Born in Mount Vernon, New York, Washington was the second of three children. After his parents' divorce, Washington, aged 14, went from being a grade-A student to a chronic underachiever. But pushed by his "very tough, disciplinarian" mother, he eventually landed in Fordham University, in the Bronx, where he initially studied medicine but dropped out and found himself working in the sanitation department.

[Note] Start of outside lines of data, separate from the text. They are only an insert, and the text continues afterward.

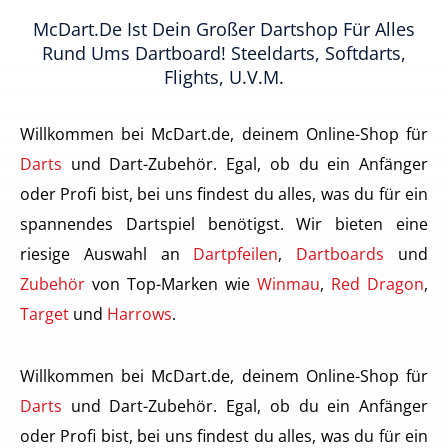
McDart.de Ist Dein Großer Dartshop Für Alles
Rund Ums Dartboard! Steeldarts, Softdarts,
Flights, U.v.m.
Willkommen bei McDart.de, deinem Online-Shop für
Darts
und Dart-Zubehör. Egal, ob du ein Anfänger
oder Profi bist, bei uns findest du alles, was du für ein
spannendes Dartspiel benötigst. Wir bieten eine
riesige Auswahl an
Dartpfeilen
,
Dartboards
und
Zubehör
von Top-Marken wie
Winmau
,
Red Dragon
,
Target
und
Harrows
.
Willkommen bei McDart.de, deinem Online-Shop für
Darts
und Dart-Zubehör. Egal, ob du ein Anfänger
oder Profi bist, bei uns findest du alles, was du für ein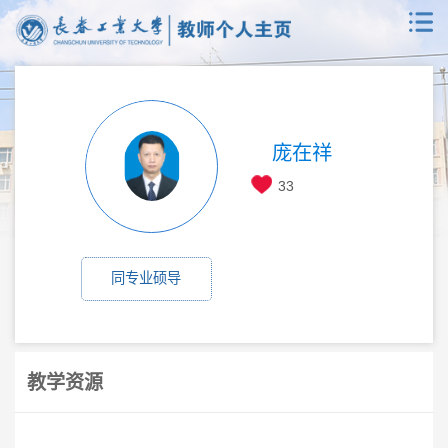
庞在祥
33
同专业硕导
教学资源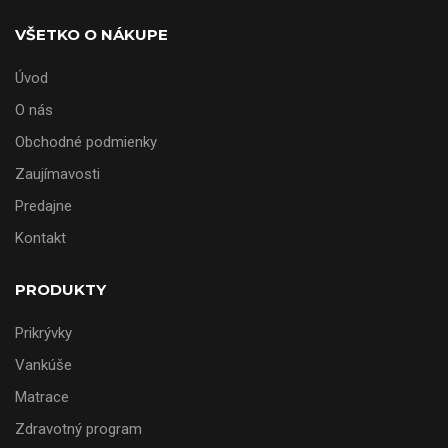
VŠETKO O NÁKUPE
Úvod
O nás
Obchodné podmienky
Zaujímavosti
Predajne
Kontakt
PRODUKTY
Prikrývky
Vankúše
Matrace
Zdravotný program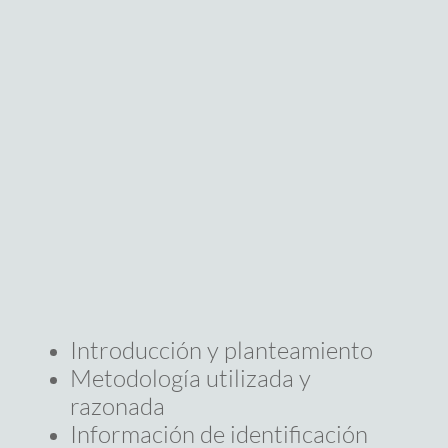
Introducción y planteamiento
Metodología utilizada y
razonada
Información de identificación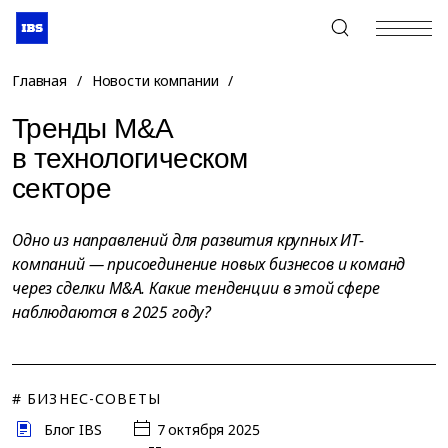
+7 (495) 967-80-80
Главная
/
Новости компании
/
Тренды M&A
в технологическом
секторе
Одно из направлений для развития крупных ИТ-
компаний — присоединение новых бизнесов и команд
через сделки M&A. Какие тенденции в этой сфере
наблюдаются в 2025 году?
# БИЗНЕС-СОВЕТЫ
Блог IBS
7 октября 2025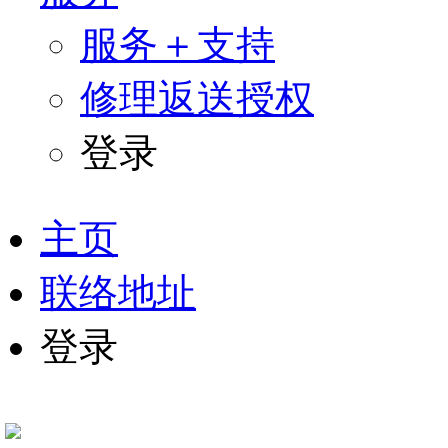
服务＋支持
修理返送授权
登录
跳
过
主页
引
导
联络地址
登录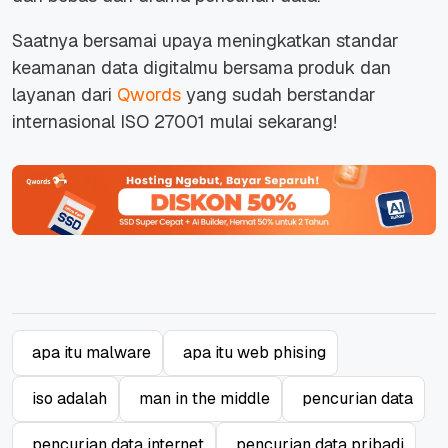
Saatnya bersamai upaya meningkatkan standar
keamanan data digitalmu bersama produk dan
layanan dari
Qwords
yang sudah berstandar
internasional ISO 27001 mulai sekarang!
apa itu malware
apa itu web phising
iso adalah
man in the middle
pencurian data
pencurian data internet
pencurian data pribadi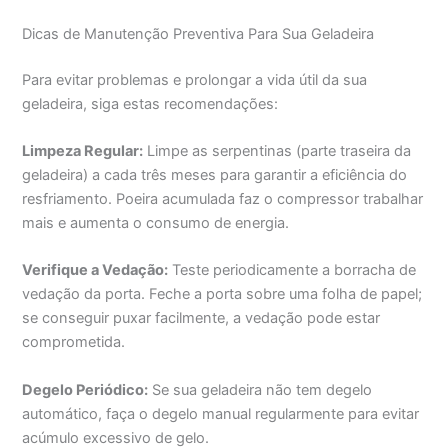
Dicas de Manutenção Preventiva Para Sua Geladeira
Para evitar problemas e prolongar a vida útil da sua
geladeira, siga estas recomendações:
Limpeza Regular:
Limpe as serpentinas (parte traseira da
geladeira) a cada três meses para garantir a eficiência do
resfriamento. Poeira acumulada faz o compressor trabalhar
mais e aumenta o consumo de energia.
Verifique a Vedação:
Teste periodicamente a borracha de
vedação da porta. Feche a porta sobre uma folha de papel;
se conseguir puxar facilmente, a vedação pode estar
comprometida.
Degelo Periódico:
Se sua geladeira não tem degelo
automático, faça o degelo manual regularmente para evitar
acúmulo excessivo de gelo.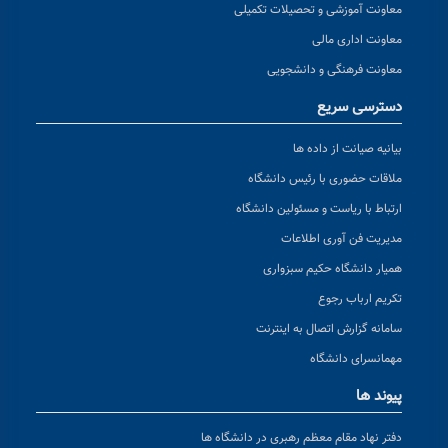
معاونت آموزشی و تحصیلات تکمیلی
معاونت اداری مالی
معاونت فرهنگی و دانشجویی
دسترسی سریع
بیانیه صیانت از داده ها
ملاقات حضوری با رئیس دانشگاه
ارتباط با ریاست و مسئولین دانشگاه
مدیریت فن آوری اطلاعات
همیار دانشگاه حکیم سبزواری
تکریم ارباب رجوع
سامانه گزارش اتصال به اینترنت
مهمانسرای دانشگاه
پیوند ها
دفتر نهاد مقام معظم رهبری در دانشگاه ها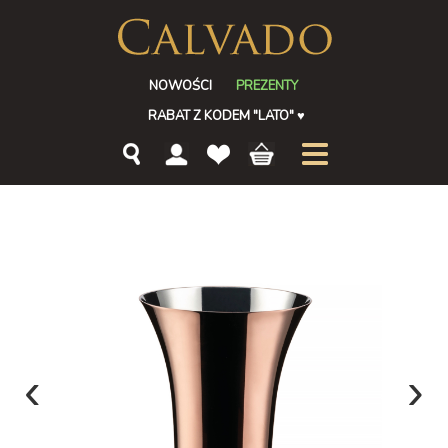
NOWOŚCI
PREZENTY
RABAT Z KODEM "LATO"
♥
‹
›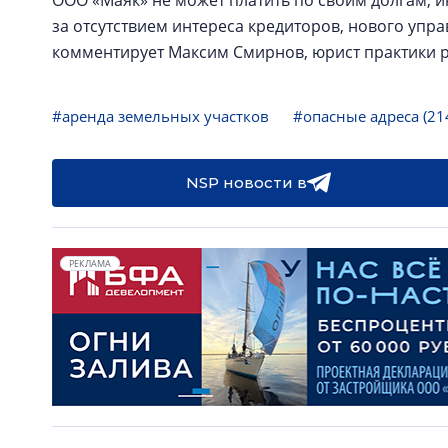
ООО «Маяк» не может платить по своим долгам,
за отсутствием интереса кредиторов, нового упра
комментирует Максим Смирнов, юрист практики р
#аренда земельных участков
#опасные адреса (21
NSP новости в
РЕКЛАМА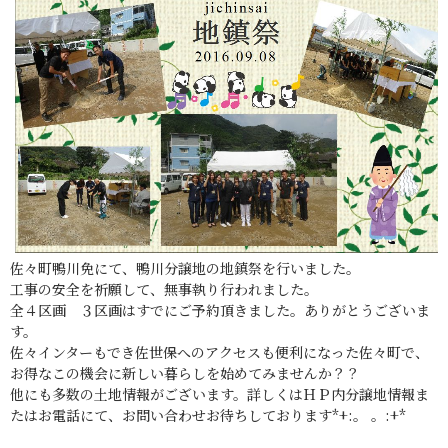
佐々町鴨川免にて、鴨川分譲地の地鎮祭を行いました。
工事の安全を祈願して、無事執り行われました。
全４区画 ３区画はすでにご予約頂きました。ありがとうございま
す。
佐々インターもでき佐世保へのアクセスも便利になった佐々町で、
お得なこの機会に新しい暮らしを始めてみませんか？？
他にも多数の土地情報がございます。詳しくはＨＰ内分譲地情報ま
たはお電話にて、お問い合わせお待ちしております*+:。 。:+*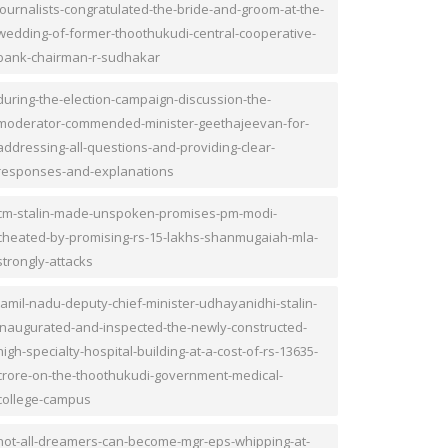
journalists-congratulated-the-bride-and-groom-at-the-
wedding-of-former-thoothukudi-central-cooperative-
bank-chairman-r-sudhakar
during-the-election-campaign-discussion-the-
moderator-commended-minister-geethajeevan-for-
addressing-all-questions-and-providing-clear-
responses-and-explanations
cm-stalin-made-unspoken-promises-pm-modi-
cheated-by-promising-rs-15-lakhs-shanmugaiah-mla-
strongly-attacks
tamil-nadu-deputy-chief-minister-udhayanidhi-stalin-
inaugurated-and-inspected-the-newly-constructed-
high-specialty-hospital-building-at-a-cost-of-rs-13635-
crore-on-the-thoothukudi-government-medical-
college-campus
not-all-dreamers-can-become-mgr-eps-whipping-at-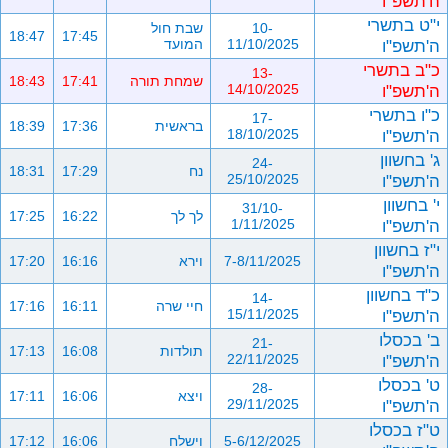
ה'תשפ"ו
י"ט בתשרי
10-
שבת חול
18:47
17:45
ה'תשפ"ו
11/10/2025
המועד
כ"ב בתשרי
13-
שמחת תורה
17:41
18:43
ה'תשפ"ו
14/10/2025
כ"ו בתשרי
17-
בראשית
17:36
18:39
ה'תשפ"ו
18/10/2025
ג' בחשוון
24-
נח
17:29
18:31
ה'תשפ"ו
25/10/2025
י' בחשוון
31/10-
לך לך
16:22
17:25
ה'תשפ"ו
1/11/2025
י"ז בחשוון
7-8/11/2025
וירא
16:16
17:20
ה'תשפ"ו
כ"ד בחשוון
14-
חיי שרה
16:11
17:16
ה'תשפ"ו
15/11/2025
ב' בכסלו
21-
תולדות
16:08
17:13
ה'תשפ"ו
22/11/2025
ט' בכסלו
28-
ויצא
16:06
17:11
ה'תשפ"ו
29/11/2025
ט"ז בכסלו
5-6/12/2025
וישלח
16:06
17:12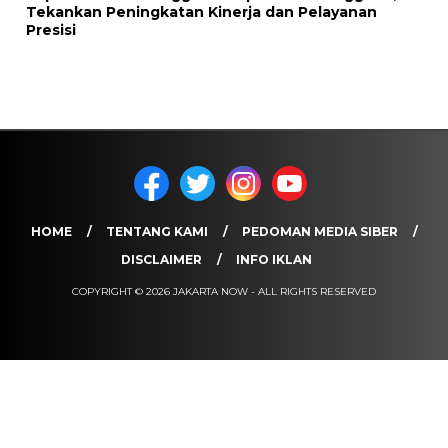
Tekankan Peningkatan Kinerja dan Pelayanan
Presisi
HOME
TENTANG KAMI
PEDOMAN MEDIA SIBER
DISCLAIMER
INFO IKLAN
COPYRIGHT © 2026 JAKARTA NOW - ALL RIGHTS RESERVED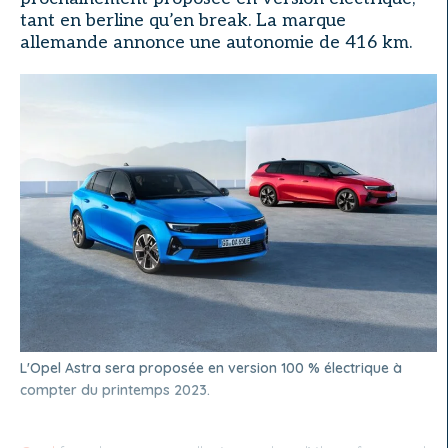
tant en berline qu’en break. La marque
allemande annonce une autonomie de 416 km.
L'Opel Astra sera proposée en version 100 % électrique à
compter du printemps 2023.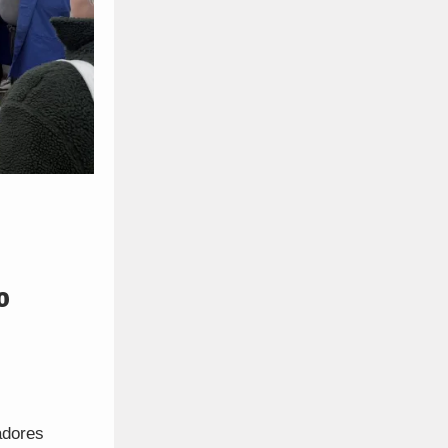
o
adores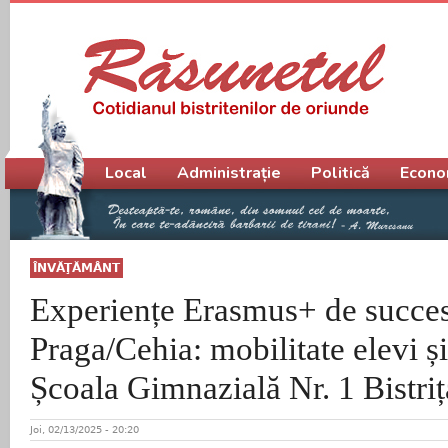
Meniu principal
Local
Administrație
Politică
Econo
ÎNVĂŢĂMÂNT
Experiențe Erasmus+ de succes
Praga/Cehia: mobilitate elevi și
Școala Gimnazială Nr. 1 Bistriț
Joi, 02/13/2025 - 20:20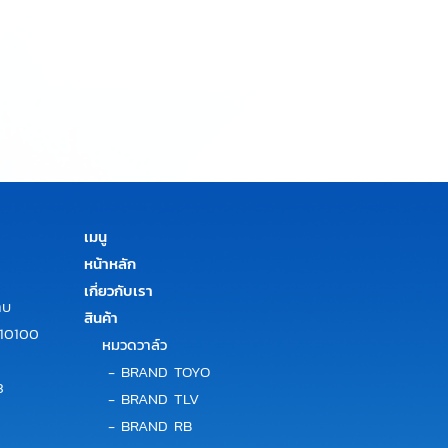
เมนู
หน้าหลัก
เกี่ยวกับเรา
าบ
สินค้า
 10100
หมวดวาล์ว
-
BRAND TOYO
3
-
BRAND TLV
-
BRAND RB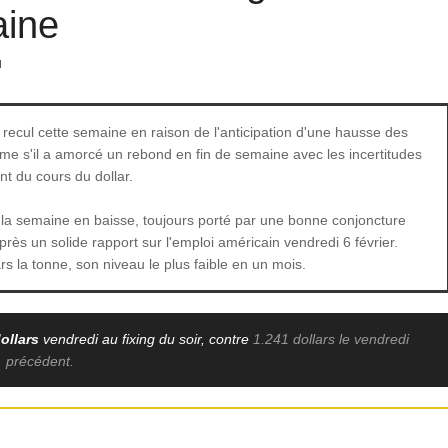
aine
n recul cette semaine en raison de l'anticipation d'une hausse des
me s'il a amorcé un rebond en fin de semaine avec les incertitudes
ent du cours du dollar.
la semaine en baisse, toujours porté par une bonne conjoncture
ès un solide rapport sur l'emploi américain vendredi 6 février.
rs la tonne, son niveau le plus faible en un mois.
ollars
vendredi au fixing du soir, contre
1.241 dollars le vendredi
précédent.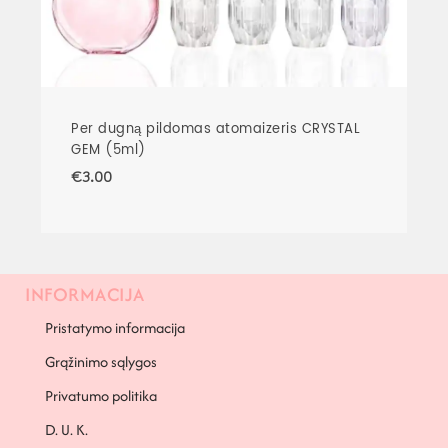
Per dugną pildomas atomaizeris CRYSTAL
GEM (5ml)
€
3.00
INFORMACIJA
Pristatymo informacija
Grąžinimo sąlygos
Privatumo politika
D. U. K.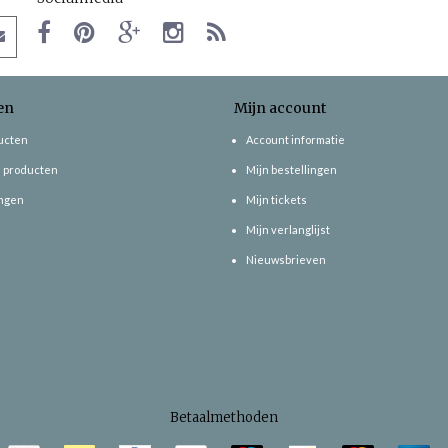
en
Mijn account
ducten
Account informatie
 producten
Mijn bestellingen
ngen
Mijn tickets
Mijn verlanglijst
Nieuwsbrieven
Betaalmethoden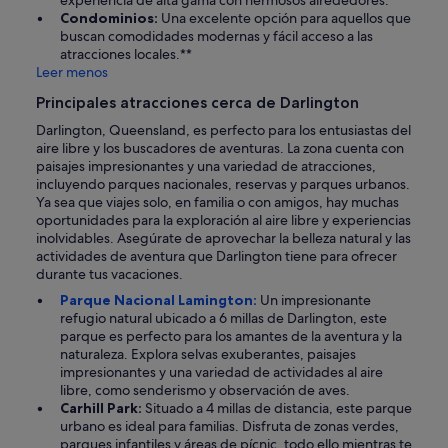
experiencia de alta gama con hermosos alrededores.
Condominios:
Una excelente opción para aquellos que
buscan comodidades modernas y fácil acceso a las
atracciones locales.**
Leer menos
Principales atracciones cerca de Darlington
Darlington, Queensland, es perfecto para los entusiastas del
aire libre y los buscadores de aventuras. La zona cuenta con
paisajes impresionantes y una variedad de atracciones,
incluyendo parques nacionales, reservas y parques urbanos.
Ya sea que viajes solo, en familia o con amigos, hay muchas
oportunidades para la exploración al aire libre y experiencias
inolvidables. Asegúrate de aprovechar la belleza natural y las
actividades de aventura que Darlington tiene para ofrecer
durante tus vacaciones.
Parque Nacional Lamington:
Un impresionante
refugio natural ubicado a 6 millas de Darlington, este
parque es perfecto para los amantes de la aventura y la
naturaleza. Explora selvas exuberantes, paisajes
impresionantes y una variedad de actividades al aire
libre, como senderismo y observación de aves.
Carhill Park:
Situado a 4 millas de distancia, este parque
urbano es ideal para familias. Disfruta de zonas verdes,
parques infantiles y áreas de pícnic, todo ello mientras te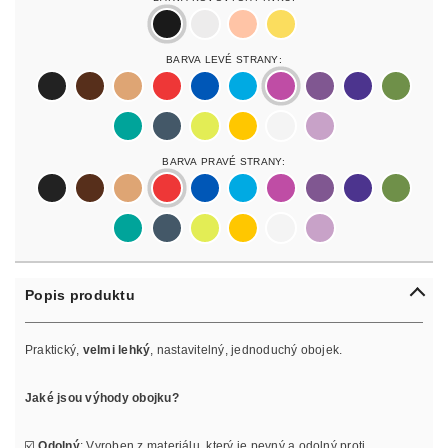
black
silver
rosegold
gold
Barva Levé Strany:
black
darkbrown
lightbrown
red
blue
lightblue
lightpurple
purpur
purple
olive
pastelgreen
petrol
neonyellow
yellow
white
lilac
Barva Pravé Strany:
black
darkbrown
lightbrown
red
blue
lightblue
lightpurple
purpur
purple
olive
pastelgreen
petrol
neonyellow
yellow
white
lilac
Popis produktu
Praktický,
velmi lehký
, nastavitelný, jednoduchý obojek.
Jaké jsou výhody obojku?
☑️
Odolný
: Vyroben z materiálu, který je pevný a odolný proti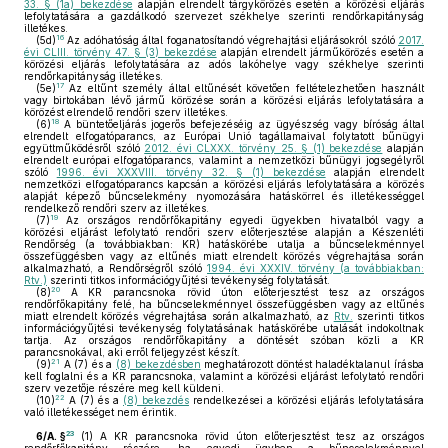
33. § (1a) bekezdése
alapján elrendelt tárgykörözés esetén a körözési eljárás
lefolytatására a gazdálkodó szervezet székhelye szerinti rendőrkapitányság
illetékes.
16
(5d)
Az adóhatóság által foganatosítandó végrehajtási eljárásokról szóló
2017.
évi CLIII. törvény 47. § (3) bekezdése
alapján elrendelt járműkörözés esetén a
körözési eljárás lefolytatására az adós lakóhelye vagy székhelye szerinti
rendőrkapitányság illetékes.
17
(5e)
Az eltűnt személy által eltűnését követően feltételezhetően használt
vagy birtokában lévő jármű körözése során a körözési eljárás lefolytatására a
körözést elrendelő rendőri szerv illetékes.
18
(6)
A büntetőeljárás jogerős befejezéséig az ügyészség vagy bíróság által
elrendelt elfogatóparancs, az Európai Unió tagállamaival folytatott bűnügyi
együttműködésről szóló
2012. évi CLXXX. törvény 25. § (1) bekezdése
alapján
elrendelt európai elfogatóparancs, valamint a nemzetközi bűnügyi jogsegélyről
szóló
1996. évi XXXVIII. törvény 32. § (1) bekezdése
alapján elrendelt
nemzetközi elfogatóparancs kapcsán a körözési eljárás lefolytatására a körözés
alapját képező bűncselekmény nyomozására hatáskörrel és illetékességgel
rendelkező rendőri szerv az illetékes.
19
(7)
Az országos rendőrfőkapitány egyedi ügyekben hivatalból vagy a
körözési eljárást lefolytató rendőri szerv előterjesztése alapján a Készenléti
Rendőrség (a továbbiakban: KR) hatáskörébe utalja a bűncselekménnyel
összefüggésben vagy az eltűnés miatt elrendelt körözés végrehajtása során
alkalmazható, a Rendőrségről szóló
1994. évi XXXIV. törvény (a továbbiakban:
Rtv.)
szerinti titkos információgyűjtési tevékenység folytatását.
20
(8)
A KR parancsnoka rövid úton előterjesztést tesz az országos
rendőrfőkapitány felé, ha bűncselekménnyel összefüggésben vagy az eltűnés
miatt elrendelt körözés végrehajtása során alkalmazható, az
Rtv.
szerinti titkos
információgyűjtési tevékenység folytatásának hatáskörébe utalását indokoltnak
tartja. Az országos rendőrfőkapitány a döntését szóban közli a KR
parancsnokával, aki erről feljegyzést készít.
21
(9)
A (7) és a
(8) bekezdésben
meghatározott döntést haladéktalanul írásba
kell foglalni és a KR parancsnoka, valamint a körözési eljárást lefolytató rendőri
szerv vezetője részére meg kell küldeni.
22
(10)
A (7) és a
(8) bekezdés
rendelkezései a körözési eljárás lefolytatására
való illetékességet nem érintik.
23
6/A. §
(1)
A KR parancsnoka rövid úton előterjesztést tesz az országos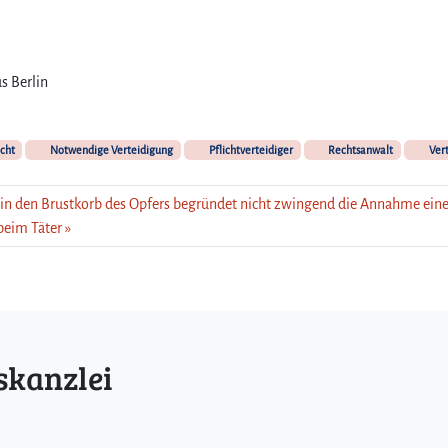
s Berlin
cht
Notwendige Verteidigung
Pflichtverteidiger
Rechtsanwalt
Vert
h in den Brustkorb des Opfers begründet nicht zwingend die Annahme ein
beim Täter
skanzlei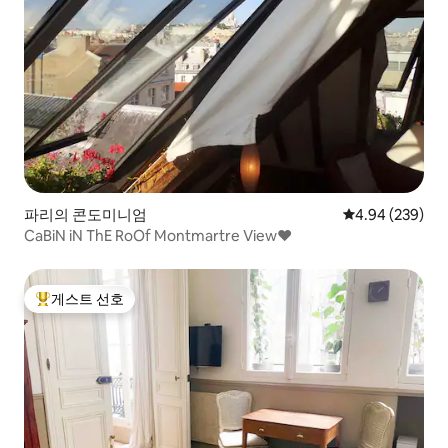
파리의 콘도미니엄
평점 4.94점(5점
4.94 (239)
CaBiN iN ThE RoOf Montmartre View♥
게스트 선호
상위 게스트 선호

He quickly returned to college, graduated in drama and journalism, and left for Manhattan, hellbent on a stage career. His big break came when Bruce Paltrow (father of Gwyneth) offered him the role of Dr Phillip Chandler in the TV series St Elsewhere; Richard Attenborough saw the show, was impressed and in 1986 cast Washington as the murdered black South African activist Steve Biko in Cry Freedom.
He visibly bristles when asked if racism is still evident in Hollywood. "No, it's all gone," he retorts. "There is none anywhere in the world ever. It is nowhere. It is all gone! Gone forever! No, but listen. There's racism in Hollywood Boulevard and Madison Avenue. People are taught to hate and they learn it well."
With negotiations underway to direct his second feature film next March ("I'm not telling you what it is in case I jinx it") and plans to co-produce a film of director Daniel Sullivan's massively successful Broadway version of Shakespeare's Julius Caesar - starring Washington as Brutus - he is a busy man, but still finds time to work on yet another film.
"At the moment I'm working on doing Déjà Vu, directed by Tony Scott," he says. "We have had a lot of success together and I like Tony. We made Crimson Tide in 1994 then Man On Fire in 2003 and now this huge $150m movie that Tony calls science fact, which is as much about surveillance and what 'they' are now capable of as it is about time travel, which is the story line."
Before we part company, I ask if he will, as he said on David Letterman's show, retire after another movie. "I said that?" He laughs. "Well, that must've been a joke. I got bills to pay. I am not going to give this up. I love it. Maybe I was just adlibbing... again."